This is the printable cover for Brroom.
Since I use it to make labels, it's tailored to my printer and browser (IE7) settings. It might not look or print as nicely on your PC.
I suggest you try a print preview and/or low-ink draft print before trying to print actual labels.
Make sure you configure your browser to print backgrounds, or the images won't print.
Set your left/right printer margins to 0.75 and your top/bottom margins to 0.50.

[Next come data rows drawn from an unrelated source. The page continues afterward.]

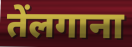
तेंलगाना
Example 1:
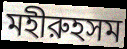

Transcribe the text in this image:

মহীরুহসম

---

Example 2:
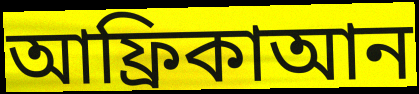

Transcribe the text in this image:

আফ্রিকাআন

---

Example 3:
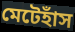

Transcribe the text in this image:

মেটেহাঁস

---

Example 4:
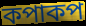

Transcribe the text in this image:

কপাকপ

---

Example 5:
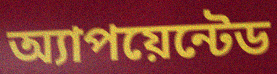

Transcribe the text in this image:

অ্যাপয়েন্টেড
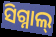
ସିଗ୍ନାଲ୍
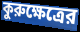
কুরুক্ষেত্রের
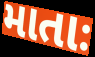
માતાઃ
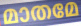
മാതമേ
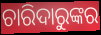
ଚାରିଦାରୁଙ୍କର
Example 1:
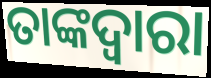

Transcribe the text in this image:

ତାଙ୍କଦ୍ୱାରା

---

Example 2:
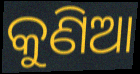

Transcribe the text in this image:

କୁଣିଆ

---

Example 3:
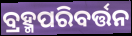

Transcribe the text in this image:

ବ୍ରହ୍ମପରିବର୍ତ୍ତନ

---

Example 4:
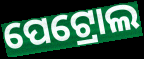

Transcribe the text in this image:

ପେଟ୍ରୋଲ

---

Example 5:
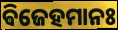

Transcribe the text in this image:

ଵିଜେହମାନଃ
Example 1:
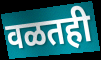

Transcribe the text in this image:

वळतही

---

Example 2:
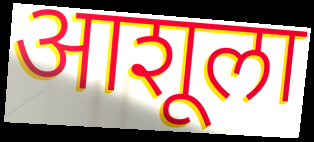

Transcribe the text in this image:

आशूला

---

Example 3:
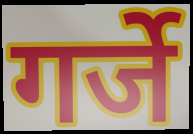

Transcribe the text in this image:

गर्जे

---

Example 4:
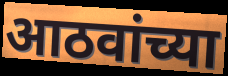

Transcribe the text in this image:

आठवांच्या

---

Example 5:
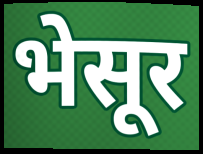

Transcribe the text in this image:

भेसूर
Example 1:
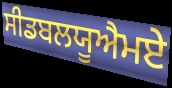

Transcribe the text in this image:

ਸੀਡਬਲਯੂਐਮਏ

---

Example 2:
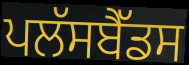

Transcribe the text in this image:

ਪਲੱਸਬੈੱਡਸ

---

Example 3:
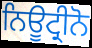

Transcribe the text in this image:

ਨਿਊਟ੍ਰੀਨੋ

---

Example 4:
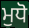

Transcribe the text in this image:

ਮੁਧੋ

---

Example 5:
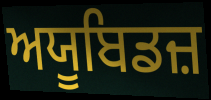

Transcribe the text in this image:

ਅਯੂਬਿਡਜ਼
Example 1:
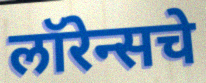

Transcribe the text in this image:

लॉरेन्सचे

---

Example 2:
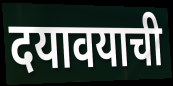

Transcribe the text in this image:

दयावयाची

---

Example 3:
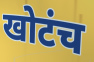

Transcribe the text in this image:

खोटंच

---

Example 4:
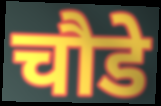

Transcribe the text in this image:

चौडे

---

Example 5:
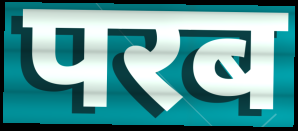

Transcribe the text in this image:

परब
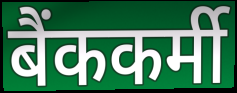
बैंककर्मी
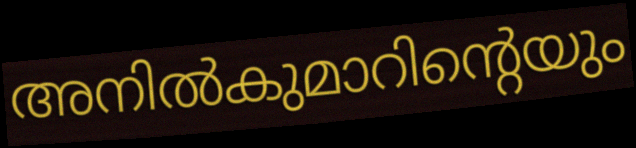
അനിൽകുമാറിന്റെയും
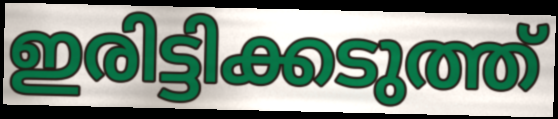
ഇരിട്ടിക്കടുത്ത്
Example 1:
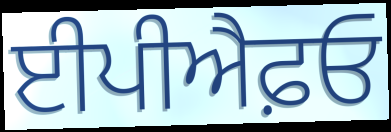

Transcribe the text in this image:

ਈਪੀਐਫ਼ਓ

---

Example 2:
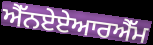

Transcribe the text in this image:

ਐੱਨਏਏਆਰਐੱਮ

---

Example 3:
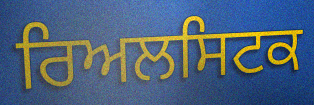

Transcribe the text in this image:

ਰਿਅਲਸਿਟਕ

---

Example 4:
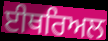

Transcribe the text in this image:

ਈਥਰਿਅਲ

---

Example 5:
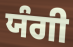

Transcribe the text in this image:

ਯੰਗੀ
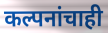
कल्पनांचाही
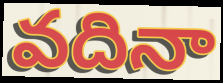
వదినా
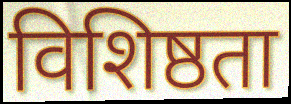
विशिष्ठता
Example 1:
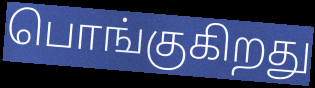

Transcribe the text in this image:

பொங்குகிறது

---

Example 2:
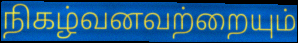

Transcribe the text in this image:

நிகழ்வனவற்றையும்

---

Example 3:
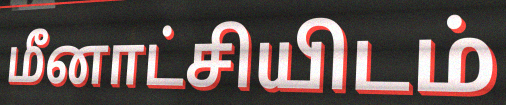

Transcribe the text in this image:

மீனாட்சியிடம்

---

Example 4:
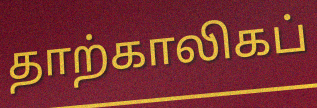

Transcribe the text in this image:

தாற்காலிகப்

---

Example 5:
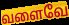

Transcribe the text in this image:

வளைவே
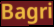
Bagri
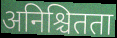
अनिश्चितता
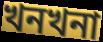
খনখনা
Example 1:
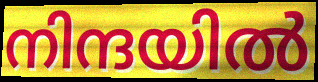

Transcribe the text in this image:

നിന്ദയിൽ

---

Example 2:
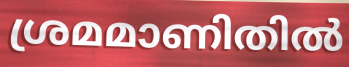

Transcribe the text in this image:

ശ്രമമാണിതിൽ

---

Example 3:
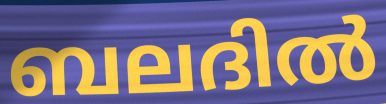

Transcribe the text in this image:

ബലദിൽ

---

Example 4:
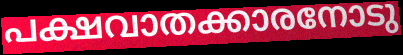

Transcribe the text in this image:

പക്ഷവാതക്കാരനോടു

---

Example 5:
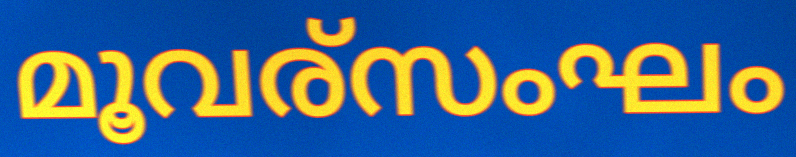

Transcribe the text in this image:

മൂവര്സംഘം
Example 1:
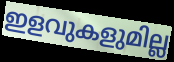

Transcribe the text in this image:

ഇളവുകളുമില്ല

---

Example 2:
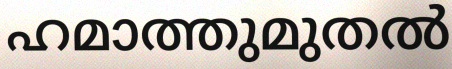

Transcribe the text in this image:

ഹമാത്തുമുതൽ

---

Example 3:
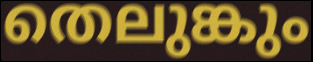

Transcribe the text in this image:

തെലുങ്കും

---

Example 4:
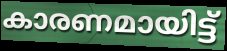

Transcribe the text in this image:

കാരണമായിട്ട്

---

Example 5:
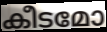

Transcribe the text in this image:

കീടമോ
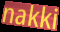
nakki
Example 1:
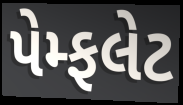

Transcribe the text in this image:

પેમ્ફલેટ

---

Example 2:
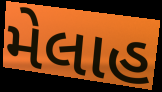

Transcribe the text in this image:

મેલાહ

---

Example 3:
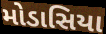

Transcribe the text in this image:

મોડાસિયા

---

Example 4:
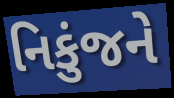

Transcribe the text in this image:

નિકુંજને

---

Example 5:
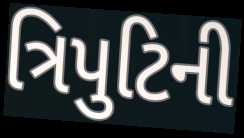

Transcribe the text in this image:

ત્રિપુટિની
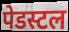
पेडस्टल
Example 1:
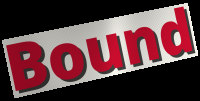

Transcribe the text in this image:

Bound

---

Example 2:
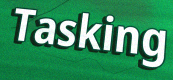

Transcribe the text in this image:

Tasking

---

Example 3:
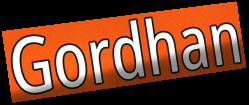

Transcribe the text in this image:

Gordhan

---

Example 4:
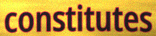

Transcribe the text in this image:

constitutes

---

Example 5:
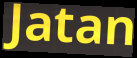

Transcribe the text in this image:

Jatan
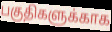
பகுதிகளுக்காக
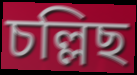
চল্লিছ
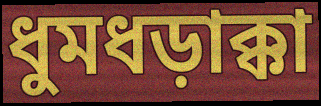
ধুমধড়াক্কা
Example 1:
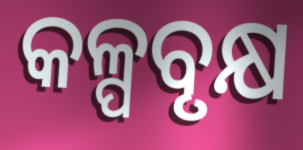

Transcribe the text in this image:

କଳ୍ପବୃକ୍ଷ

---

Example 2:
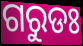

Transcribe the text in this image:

ଗରୁଡଃ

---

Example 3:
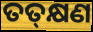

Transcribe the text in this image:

ତତ୍‌କ୍ଷଣ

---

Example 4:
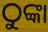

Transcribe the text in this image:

ଠୁଙ୍କା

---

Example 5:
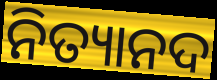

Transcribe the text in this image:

ନିତ୍ୟାନଦ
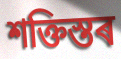
শক্তিস্তৰ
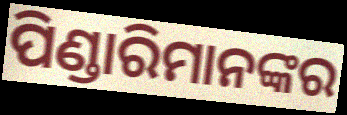
ପିଣ୍ଡାରିମାନଙ୍କର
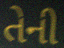
તેની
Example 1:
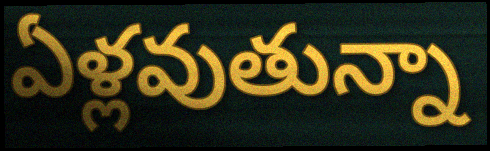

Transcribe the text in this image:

ఏళ్లవుతున్నా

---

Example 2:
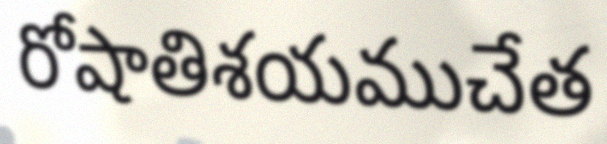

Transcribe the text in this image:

రోషాతిశయముచేత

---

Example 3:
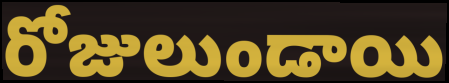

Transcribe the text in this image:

రోజులుండాయి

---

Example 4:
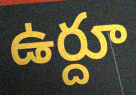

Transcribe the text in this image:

ఉర్దూ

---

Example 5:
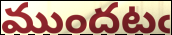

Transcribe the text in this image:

ముందటఁ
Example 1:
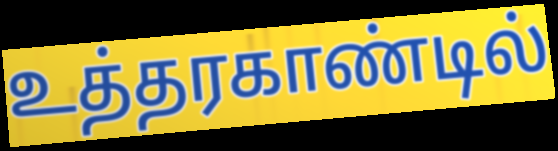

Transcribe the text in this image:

உத்தரகாண்டில்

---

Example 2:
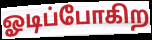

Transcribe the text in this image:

ஓடிப்போகிற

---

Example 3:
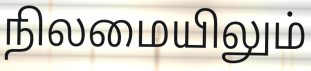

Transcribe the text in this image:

நிலமையிலும்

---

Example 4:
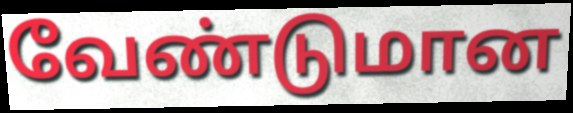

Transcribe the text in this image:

வேண்டுமான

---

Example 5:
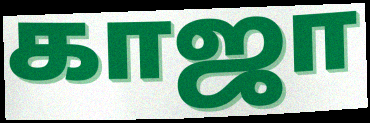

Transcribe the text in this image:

காஜா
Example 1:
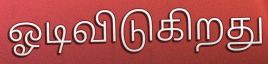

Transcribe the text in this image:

ஓடிவிடுகிறது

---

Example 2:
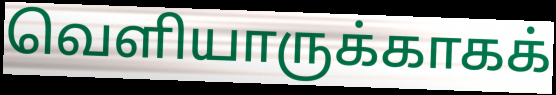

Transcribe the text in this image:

வெளியாருக்காகக்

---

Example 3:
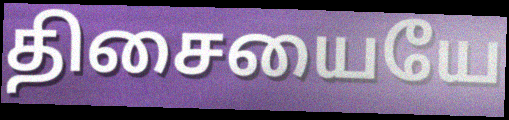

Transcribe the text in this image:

திசையையே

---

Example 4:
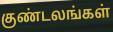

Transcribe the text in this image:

குண்டலங்கள்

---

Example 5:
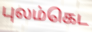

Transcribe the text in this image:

புலம்கெட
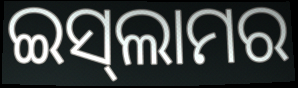
ଇସ୍‍ଲାମର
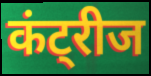
कंट्रीज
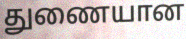
துணையான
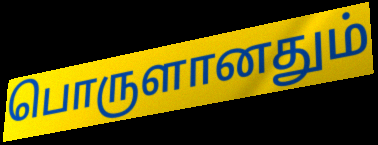
பொருளானதும்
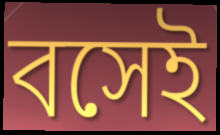
বসেই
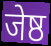
जेष्ठ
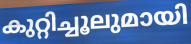
കുറ്റിച്ചൂലുമായി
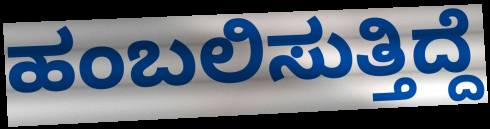
ಹಂಬಲಿಸುತ್ತಿದ್ದೆ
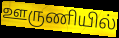
ஊருணியில்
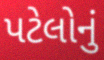
પટેલોનું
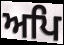
ਅਪਿ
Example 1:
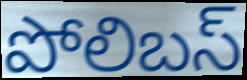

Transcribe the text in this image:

During my first winter in Bellingham, I enjoyed the cool, clean, rainy air so much that I never turned on the heat! I spent most of my waking life in my cold ("brr") room, either working, watching movies, reading, or making music. My excursions into the "real world" dwindled to once or twice a week; sometimes, if it was raining and really cold on the weekend, I wouldn't go outside for an entire week. After a while, I started missing seeing people outside on the trails (since it got dark earlier) and now that Christmas was over, I had no social opportunities planned for the next year. A rare thing happened. I began to feel a bit (ahem) lonely (cough). Fortunately (and characteristically), I didn't just play games and mope around in front of the TV; instead, I threw myself into tasks. I sorted all my receipts and records from the past 10 years, catalogued my old practice tapes, learned Logic (before it was bought by Apple), became very active on music newsgroups, and upgraded my main sequencer to Sonar. As part of the learning process, I created lots of test songs, which, although started during a small time period (January-February 2002) in a small room, are stylistically wide-ranging, my main taste of adventure during that time.
These songs were started in 2002 using either Cakewalk / Sonar or Logic, and then finished in 2004 using Sonar 3.1.1. "Click" and "Early" have vocals and "Freedom Clock" has guitar piped through the Pod Pro. The Triton makes the rest of the noises.